FBI fingers problem system

The FBI's computer system upgrade is supposed to enable FBI agents to gain electronic access to information in other agencies' databases, but one database is likely to prove troublesome — IDENT, the Immigration and Naturalization Service's collection of more than 4.5 million foreign visitors' fingerprints.

INS and the FBI are under orders from Congress to integrate their fingerprint databases, but despite efforts dating at least to 1997, the systems remain incompatible.

The problem is "flat" vs. "rolled" fingerprints, according to the FBI and the Justice Department's inspector general.
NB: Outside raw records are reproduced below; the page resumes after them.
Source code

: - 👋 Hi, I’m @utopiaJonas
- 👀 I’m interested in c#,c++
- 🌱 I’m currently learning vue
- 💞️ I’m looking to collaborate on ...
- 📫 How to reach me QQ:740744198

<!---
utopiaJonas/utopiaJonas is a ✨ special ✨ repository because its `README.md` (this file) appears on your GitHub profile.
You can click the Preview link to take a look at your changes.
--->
When INS officers catch a foreign national who has committed a crime or is in the United States illegally, they take a "flat fingerprint" from each index finger, snap a photograph and enter them into the automated biometric fingerprint identification system, IDENT.

When FBI agents catch a criminal, they take 10 "rolled fingerprints" and enter them into the FBI's Integrated Automated Fingerprint Identification System, or IAFIS.

Then, when fingerprints are found at crime scenes or on evidence, or foreigners or criminals are apprehended, those fingerprints can be compared with those in the databases to check for a match.

Putting IDENT fingerprints into the IAFIS system could be especially helpful because state and local police have access to 60 million criminal records, including fingerprints, in the IAFIS system. Thus, a traffic stop could lead to the arrest of a wanted foreigner.

But when IAFIS tries to search the IDENT prints, it produces a 40 percent error rate, according to Sen. Charles Schumer (D-N.Y.).

Mark Tanner, the FBI's information resources manager, insisted that IAFIS is highly accurate but conceded that "it is not wholly compatible with flat fingerprints."